Just wondering what your favorite web browser is and why? Currently usung firefox.


----------



## Robert A. Langager (Feb 22, 2002)

faithsdave said:


> Currently usung firefox.


Same here. I use it because it is NOT a Microsoft product. Now if I can just get up the gumption to make the switch to Linux........................


----------



## WingedShooter7 (Oct 28, 2005)

IE for me but i love firefox.


----------



## pheasantfanatic (Jan 20, 2007)

This may be a really old post, but I use Firefox for the majority of my surfing, but still use IE for some things.


----------



## nodakoutdoors.com (Feb 27, 2002)

Firefox for everything...only IE when I need to test some new designs.

My wish is for the AOL browser to disappear forever or for the company to quit being proprietary and go with Internet standards. I spend more time troubleshooting AOL users and the AOL browser. A lot of AOL users don't realize they have the choice of other browsers, and I hate to tell someone to download a browser and come back.  But those who do thank me later.


----------



## KEN W (Feb 22, 2002)

Firefox seems a lot slower than IE on my computer.


----------



## Dak (Feb 28, 2005)

Firefox here...interestingly, it seems faster on our computers.


----------



## WingedShooter7 (Oct 28, 2005)

firefox no longert now that IE advanced with tabs


----------



## jezebelus (Apr 11, 2007)

FIREFOX!!! And why? Simple because IE is the worst piece of crap in software history. Also there are few others like Opera, AOL and few more but those are also crap. Personally I think people should use only one browser and the other softwares should be banned.


----------



## blowgunner62 (Nov 23, 2008)

I usallly use Google Chrome, but I also like Firefox.

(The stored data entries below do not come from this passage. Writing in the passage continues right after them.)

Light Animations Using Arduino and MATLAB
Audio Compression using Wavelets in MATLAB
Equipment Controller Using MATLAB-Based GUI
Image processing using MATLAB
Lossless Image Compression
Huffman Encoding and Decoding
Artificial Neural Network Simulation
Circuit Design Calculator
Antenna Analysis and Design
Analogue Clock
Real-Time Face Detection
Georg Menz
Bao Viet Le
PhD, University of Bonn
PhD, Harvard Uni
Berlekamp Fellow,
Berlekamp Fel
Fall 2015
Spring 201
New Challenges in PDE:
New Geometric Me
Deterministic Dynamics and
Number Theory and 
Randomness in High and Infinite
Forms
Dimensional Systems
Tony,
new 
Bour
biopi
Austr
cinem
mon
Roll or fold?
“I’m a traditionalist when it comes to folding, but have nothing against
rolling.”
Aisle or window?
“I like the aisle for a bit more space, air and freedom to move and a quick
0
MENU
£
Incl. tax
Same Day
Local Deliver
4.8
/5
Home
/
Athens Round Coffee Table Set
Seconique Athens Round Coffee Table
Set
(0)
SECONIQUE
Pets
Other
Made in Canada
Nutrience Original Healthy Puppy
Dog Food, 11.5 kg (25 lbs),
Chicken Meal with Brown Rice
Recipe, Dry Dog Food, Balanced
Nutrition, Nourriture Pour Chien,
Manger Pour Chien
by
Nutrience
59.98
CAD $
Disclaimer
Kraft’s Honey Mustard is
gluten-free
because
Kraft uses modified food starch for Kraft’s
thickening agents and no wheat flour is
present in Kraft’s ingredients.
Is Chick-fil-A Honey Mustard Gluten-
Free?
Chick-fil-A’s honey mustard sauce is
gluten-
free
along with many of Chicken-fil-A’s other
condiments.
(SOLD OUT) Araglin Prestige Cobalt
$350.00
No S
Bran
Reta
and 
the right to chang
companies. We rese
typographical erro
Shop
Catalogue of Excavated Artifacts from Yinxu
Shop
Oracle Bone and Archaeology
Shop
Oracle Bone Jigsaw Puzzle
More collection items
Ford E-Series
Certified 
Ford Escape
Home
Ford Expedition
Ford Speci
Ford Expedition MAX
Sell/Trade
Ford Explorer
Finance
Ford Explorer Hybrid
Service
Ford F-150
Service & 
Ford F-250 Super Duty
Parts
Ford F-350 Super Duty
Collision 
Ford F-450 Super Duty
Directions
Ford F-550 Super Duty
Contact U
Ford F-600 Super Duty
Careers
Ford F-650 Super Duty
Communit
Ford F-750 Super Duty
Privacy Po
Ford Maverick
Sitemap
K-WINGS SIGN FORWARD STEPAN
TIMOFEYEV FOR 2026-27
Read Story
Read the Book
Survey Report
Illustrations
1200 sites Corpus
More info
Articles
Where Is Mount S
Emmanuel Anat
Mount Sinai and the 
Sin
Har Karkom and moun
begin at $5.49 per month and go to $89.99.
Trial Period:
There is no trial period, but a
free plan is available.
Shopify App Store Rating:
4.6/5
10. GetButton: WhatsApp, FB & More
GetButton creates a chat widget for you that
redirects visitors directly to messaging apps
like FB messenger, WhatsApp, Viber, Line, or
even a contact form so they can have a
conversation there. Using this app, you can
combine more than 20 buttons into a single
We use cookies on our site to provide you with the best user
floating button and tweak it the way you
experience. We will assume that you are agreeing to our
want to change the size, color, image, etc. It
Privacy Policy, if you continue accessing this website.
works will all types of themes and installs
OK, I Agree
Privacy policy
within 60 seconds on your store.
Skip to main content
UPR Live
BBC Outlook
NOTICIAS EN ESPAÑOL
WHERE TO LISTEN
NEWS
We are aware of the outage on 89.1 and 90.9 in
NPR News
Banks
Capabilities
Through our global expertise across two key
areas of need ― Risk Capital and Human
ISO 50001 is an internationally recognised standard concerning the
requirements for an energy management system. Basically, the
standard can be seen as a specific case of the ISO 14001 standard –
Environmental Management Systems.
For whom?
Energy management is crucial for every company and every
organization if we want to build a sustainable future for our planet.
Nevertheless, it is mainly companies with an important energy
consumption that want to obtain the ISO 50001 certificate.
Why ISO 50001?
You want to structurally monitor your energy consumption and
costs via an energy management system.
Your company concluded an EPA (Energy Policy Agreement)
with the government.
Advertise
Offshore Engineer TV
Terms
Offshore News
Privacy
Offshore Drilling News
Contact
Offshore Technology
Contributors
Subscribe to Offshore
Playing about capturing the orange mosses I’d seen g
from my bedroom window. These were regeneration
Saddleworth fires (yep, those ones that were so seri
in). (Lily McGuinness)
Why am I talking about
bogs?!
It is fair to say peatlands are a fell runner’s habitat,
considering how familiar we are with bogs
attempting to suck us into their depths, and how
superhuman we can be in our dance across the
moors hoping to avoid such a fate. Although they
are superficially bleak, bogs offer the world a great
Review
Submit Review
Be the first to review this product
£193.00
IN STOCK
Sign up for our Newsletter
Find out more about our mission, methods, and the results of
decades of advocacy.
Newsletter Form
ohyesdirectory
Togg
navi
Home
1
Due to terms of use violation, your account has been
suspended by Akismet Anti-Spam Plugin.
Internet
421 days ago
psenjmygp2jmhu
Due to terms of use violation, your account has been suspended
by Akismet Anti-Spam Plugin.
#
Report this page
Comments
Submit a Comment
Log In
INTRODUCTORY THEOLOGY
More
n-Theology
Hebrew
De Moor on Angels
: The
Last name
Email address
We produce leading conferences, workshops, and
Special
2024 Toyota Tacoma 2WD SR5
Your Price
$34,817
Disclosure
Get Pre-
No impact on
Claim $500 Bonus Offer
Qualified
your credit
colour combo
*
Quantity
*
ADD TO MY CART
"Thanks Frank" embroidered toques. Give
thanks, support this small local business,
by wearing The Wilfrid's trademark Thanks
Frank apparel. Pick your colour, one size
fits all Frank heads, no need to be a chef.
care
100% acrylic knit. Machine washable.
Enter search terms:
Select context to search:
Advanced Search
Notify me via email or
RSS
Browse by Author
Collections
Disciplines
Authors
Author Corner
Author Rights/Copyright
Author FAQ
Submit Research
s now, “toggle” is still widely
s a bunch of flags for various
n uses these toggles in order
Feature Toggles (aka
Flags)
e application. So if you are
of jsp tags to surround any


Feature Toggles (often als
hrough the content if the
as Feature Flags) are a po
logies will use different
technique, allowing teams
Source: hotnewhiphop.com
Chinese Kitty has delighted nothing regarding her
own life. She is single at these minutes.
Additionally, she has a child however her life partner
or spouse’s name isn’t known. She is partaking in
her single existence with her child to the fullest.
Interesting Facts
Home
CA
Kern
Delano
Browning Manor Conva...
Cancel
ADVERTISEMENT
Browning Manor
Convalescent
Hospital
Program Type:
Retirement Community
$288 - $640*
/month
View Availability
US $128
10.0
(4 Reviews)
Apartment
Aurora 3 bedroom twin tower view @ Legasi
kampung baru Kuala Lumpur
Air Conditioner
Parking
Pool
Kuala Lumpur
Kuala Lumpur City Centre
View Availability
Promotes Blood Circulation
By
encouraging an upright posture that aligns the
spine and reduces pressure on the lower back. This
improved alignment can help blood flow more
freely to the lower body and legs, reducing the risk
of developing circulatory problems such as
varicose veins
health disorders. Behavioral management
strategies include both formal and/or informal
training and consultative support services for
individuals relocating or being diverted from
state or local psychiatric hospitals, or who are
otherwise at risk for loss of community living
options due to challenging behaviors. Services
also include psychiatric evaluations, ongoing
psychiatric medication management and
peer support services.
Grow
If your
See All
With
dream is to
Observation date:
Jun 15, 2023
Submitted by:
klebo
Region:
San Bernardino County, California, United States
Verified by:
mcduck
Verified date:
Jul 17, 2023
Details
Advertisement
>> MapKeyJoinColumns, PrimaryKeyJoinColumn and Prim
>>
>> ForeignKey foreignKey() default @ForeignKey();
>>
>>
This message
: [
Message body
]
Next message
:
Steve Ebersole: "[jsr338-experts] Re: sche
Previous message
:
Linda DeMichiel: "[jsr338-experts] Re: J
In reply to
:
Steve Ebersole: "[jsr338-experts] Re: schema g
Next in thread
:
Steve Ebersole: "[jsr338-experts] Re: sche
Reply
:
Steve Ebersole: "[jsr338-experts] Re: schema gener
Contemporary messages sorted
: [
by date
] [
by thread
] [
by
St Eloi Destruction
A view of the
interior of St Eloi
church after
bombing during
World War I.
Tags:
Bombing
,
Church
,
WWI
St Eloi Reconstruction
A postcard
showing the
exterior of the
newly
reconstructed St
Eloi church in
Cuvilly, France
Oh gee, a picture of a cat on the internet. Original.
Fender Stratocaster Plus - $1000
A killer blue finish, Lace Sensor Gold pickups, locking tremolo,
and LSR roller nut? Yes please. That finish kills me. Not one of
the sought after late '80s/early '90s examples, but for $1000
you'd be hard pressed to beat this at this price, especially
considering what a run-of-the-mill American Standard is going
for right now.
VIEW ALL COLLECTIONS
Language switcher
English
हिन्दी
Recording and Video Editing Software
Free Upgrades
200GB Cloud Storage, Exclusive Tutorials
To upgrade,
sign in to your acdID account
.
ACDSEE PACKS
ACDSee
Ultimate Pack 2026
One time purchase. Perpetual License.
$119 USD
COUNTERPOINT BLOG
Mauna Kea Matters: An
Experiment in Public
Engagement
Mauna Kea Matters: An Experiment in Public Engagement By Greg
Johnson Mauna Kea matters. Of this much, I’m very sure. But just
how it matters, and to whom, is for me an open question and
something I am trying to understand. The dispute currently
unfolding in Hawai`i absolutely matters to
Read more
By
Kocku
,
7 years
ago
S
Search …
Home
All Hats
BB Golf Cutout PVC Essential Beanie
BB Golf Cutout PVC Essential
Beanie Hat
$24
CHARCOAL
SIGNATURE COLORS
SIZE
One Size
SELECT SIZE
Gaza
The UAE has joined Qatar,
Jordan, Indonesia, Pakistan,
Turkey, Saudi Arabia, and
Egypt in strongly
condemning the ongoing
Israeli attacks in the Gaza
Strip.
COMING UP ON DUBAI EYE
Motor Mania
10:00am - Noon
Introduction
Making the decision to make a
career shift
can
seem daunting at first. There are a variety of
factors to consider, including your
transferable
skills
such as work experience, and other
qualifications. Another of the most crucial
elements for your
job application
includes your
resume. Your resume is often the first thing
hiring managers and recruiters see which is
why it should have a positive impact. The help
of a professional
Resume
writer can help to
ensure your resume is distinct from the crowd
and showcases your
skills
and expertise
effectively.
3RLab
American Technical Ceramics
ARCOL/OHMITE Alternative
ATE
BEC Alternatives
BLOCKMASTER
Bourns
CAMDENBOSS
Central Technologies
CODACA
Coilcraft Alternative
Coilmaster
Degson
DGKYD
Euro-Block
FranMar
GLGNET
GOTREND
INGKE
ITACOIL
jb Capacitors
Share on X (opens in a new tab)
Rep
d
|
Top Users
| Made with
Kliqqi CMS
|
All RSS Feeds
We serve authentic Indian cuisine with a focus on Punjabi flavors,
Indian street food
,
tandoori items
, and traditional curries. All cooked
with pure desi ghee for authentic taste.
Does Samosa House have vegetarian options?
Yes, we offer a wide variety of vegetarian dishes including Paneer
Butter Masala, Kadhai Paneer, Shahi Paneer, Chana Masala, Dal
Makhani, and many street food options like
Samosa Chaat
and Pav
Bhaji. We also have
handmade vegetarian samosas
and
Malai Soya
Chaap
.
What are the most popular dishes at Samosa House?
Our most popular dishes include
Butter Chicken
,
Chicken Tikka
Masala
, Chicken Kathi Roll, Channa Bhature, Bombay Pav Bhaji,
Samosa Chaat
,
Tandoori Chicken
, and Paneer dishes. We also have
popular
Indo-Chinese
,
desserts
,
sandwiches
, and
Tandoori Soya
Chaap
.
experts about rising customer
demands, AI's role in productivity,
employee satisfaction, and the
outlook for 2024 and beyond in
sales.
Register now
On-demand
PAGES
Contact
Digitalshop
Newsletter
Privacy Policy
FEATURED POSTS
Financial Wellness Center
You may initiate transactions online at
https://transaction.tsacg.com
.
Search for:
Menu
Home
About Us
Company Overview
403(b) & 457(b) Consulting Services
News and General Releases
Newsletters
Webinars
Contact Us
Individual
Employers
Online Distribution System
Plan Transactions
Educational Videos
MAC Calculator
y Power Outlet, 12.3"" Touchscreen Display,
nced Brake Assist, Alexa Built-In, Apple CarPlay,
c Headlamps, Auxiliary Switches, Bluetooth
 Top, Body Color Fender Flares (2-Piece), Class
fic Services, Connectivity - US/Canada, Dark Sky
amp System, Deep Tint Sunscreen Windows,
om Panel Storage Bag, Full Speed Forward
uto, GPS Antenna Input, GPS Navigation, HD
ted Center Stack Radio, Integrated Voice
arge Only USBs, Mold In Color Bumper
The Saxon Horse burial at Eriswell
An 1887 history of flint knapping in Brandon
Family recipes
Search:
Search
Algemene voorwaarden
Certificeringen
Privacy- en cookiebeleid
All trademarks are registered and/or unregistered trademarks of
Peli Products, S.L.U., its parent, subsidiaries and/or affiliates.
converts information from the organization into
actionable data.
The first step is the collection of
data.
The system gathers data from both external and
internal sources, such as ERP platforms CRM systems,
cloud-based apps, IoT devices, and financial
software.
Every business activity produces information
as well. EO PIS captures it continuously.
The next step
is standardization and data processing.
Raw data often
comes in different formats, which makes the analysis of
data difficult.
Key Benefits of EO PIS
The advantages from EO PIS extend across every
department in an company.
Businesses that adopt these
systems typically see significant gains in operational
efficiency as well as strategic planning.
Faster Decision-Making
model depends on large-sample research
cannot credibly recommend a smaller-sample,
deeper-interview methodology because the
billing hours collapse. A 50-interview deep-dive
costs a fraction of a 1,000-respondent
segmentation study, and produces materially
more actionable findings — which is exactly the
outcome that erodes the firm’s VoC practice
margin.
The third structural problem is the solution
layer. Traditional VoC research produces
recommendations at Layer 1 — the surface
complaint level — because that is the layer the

Sorry, I guess that this is a really old post. :toofunny:


----------



## Aleeshan20kat (May 11, 2011)

I use Mozila fire fox. It is very good browser.
It provide good speed. Mozila fire fox is user friendly browser. I am satisfy to use it


----------



## Romeo_rao45 (Jun 18, 2011)

Chrome is best web browser
it has bets browsing speed..


----------